Or, as the headline now reads, "Trump is Crazy Enough to Fire the Special Prosecutor".

The URL is still the original

http://nymag.com/daily/intelligencer/2017/06/trump-is-not-too-crazy-to-fire-the-special-prosecutor.html

As Tom notes, this is definitely one for the misnegation files — it combines a scalar predicate (here degree of craziness) with a threshold above or below which some predicate would hold (here firing the special prosecutor) and one or more negations.

 

 



4 Comments

  1. I said,

    June 13, 2017 @ 7:23 pm

    Again coming up with a convoluted apology for the negation… if he was too crazy (psychotic), he wouldn’t have the presence of mind to fire a special prosecutor and would be in a psychiatric wrad. The amount of crazy required needs to be crazy but to fall short of too crazy. Trump is not too crazy and thus incapable of firing the prosecutor, he is just regular crazy and therefore capable of firing the prosecutor.

  2. Steve Morrison said,

    June 13, 2017 @ 7:36 pm

    @I said:

    Your convoluted apology is crazy, but not crazy enough to be true!

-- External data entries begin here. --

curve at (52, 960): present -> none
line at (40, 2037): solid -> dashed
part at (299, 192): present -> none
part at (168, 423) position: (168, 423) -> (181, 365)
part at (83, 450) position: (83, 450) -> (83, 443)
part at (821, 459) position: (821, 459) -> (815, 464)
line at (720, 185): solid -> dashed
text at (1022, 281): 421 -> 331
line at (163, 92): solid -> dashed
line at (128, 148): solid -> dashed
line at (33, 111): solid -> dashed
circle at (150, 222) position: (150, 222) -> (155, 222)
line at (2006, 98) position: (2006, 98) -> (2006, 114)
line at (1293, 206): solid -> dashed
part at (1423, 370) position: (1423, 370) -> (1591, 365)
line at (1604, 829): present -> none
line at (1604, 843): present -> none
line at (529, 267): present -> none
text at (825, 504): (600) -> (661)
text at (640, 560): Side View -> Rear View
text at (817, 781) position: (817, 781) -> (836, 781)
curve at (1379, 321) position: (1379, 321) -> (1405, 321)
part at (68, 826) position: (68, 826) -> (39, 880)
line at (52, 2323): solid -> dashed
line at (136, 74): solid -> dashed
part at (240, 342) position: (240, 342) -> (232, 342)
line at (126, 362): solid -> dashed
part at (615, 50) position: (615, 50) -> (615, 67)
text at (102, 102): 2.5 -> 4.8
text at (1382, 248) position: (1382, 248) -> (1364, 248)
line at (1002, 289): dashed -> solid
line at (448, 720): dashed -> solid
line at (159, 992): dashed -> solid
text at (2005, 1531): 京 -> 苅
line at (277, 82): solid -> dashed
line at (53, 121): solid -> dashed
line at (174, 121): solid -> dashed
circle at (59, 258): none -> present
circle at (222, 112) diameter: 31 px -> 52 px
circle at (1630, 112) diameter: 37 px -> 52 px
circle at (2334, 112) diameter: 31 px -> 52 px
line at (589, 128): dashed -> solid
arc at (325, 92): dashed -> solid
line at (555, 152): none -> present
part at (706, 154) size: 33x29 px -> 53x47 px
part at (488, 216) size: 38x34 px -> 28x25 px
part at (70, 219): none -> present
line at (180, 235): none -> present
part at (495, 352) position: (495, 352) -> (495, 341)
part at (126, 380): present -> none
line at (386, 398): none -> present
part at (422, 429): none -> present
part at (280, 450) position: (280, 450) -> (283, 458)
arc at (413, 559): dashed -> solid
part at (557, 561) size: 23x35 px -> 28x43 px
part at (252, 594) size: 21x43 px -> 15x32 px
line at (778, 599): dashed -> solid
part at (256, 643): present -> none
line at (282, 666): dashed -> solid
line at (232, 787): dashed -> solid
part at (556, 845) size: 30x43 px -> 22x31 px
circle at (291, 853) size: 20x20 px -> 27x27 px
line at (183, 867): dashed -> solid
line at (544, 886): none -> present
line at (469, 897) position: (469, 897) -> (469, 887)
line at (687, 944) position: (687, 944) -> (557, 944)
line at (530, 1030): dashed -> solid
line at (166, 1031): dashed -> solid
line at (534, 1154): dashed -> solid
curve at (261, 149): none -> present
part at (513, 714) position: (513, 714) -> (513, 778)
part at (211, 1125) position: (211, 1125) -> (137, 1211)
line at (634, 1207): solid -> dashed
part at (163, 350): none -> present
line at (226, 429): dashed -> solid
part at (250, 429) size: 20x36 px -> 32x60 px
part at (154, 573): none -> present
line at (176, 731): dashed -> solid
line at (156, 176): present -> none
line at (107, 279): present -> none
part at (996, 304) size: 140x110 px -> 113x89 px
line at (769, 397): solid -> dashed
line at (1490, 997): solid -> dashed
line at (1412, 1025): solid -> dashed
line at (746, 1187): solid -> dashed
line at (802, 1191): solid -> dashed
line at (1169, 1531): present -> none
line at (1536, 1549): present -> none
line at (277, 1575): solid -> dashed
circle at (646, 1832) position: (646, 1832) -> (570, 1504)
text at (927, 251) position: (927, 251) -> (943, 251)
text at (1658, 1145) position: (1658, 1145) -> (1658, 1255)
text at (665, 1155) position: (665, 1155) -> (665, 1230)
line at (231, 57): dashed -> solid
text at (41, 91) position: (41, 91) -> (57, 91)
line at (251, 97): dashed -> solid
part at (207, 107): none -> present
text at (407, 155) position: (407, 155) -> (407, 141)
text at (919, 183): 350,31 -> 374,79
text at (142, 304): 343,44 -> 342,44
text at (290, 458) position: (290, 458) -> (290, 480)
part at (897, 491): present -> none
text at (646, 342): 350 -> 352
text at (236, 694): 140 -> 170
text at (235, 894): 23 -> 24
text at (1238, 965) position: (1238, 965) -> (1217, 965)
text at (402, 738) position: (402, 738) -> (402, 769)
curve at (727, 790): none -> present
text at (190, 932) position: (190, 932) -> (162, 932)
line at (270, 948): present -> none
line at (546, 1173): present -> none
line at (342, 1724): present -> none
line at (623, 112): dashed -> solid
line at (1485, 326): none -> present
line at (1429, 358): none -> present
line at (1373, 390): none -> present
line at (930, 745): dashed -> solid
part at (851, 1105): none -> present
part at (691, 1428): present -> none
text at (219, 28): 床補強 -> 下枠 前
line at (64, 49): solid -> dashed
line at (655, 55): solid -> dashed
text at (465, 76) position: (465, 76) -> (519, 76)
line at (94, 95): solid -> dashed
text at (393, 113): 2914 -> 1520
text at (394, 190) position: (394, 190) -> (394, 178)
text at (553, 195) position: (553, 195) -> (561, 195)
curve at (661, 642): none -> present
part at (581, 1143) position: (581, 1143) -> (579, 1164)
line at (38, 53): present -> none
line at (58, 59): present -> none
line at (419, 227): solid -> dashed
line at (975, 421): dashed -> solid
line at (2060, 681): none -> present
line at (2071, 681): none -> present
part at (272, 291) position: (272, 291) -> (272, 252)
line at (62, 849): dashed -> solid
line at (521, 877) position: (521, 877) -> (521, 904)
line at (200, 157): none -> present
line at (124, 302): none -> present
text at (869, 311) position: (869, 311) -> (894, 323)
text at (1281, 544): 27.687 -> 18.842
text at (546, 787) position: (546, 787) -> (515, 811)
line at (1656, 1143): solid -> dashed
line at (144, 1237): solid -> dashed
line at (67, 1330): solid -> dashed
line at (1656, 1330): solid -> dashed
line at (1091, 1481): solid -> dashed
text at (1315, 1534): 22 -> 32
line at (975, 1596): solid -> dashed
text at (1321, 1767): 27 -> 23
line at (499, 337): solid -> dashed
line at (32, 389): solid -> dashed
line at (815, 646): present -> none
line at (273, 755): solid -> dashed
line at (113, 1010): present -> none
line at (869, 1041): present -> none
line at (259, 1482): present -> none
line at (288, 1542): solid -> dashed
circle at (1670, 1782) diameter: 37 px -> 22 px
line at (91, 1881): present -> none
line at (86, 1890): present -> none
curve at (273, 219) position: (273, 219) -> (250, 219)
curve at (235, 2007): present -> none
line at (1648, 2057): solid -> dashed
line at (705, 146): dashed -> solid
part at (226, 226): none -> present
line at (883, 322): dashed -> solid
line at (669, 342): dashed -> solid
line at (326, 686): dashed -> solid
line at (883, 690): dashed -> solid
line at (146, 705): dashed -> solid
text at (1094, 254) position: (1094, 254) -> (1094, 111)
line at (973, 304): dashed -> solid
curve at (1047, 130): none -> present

  3. Gregory Kusnick said,

    June 14, 2017 @ 12:30 am

    I have to say I'm not too crazy about firing the special prosecutor.

  4. BZ said,

    June 15, 2017 @ 10:41 am

    I think it's more than a misnegtion because you cannot be too crazy to fire someone. Well, I guess you could be so crazy that you can't function on that level, but that's obviously not it. I suspect the interference between two different idioms, "not crazy enough to" and "not too crazy about" and somehow thinking that one is the negative of the other.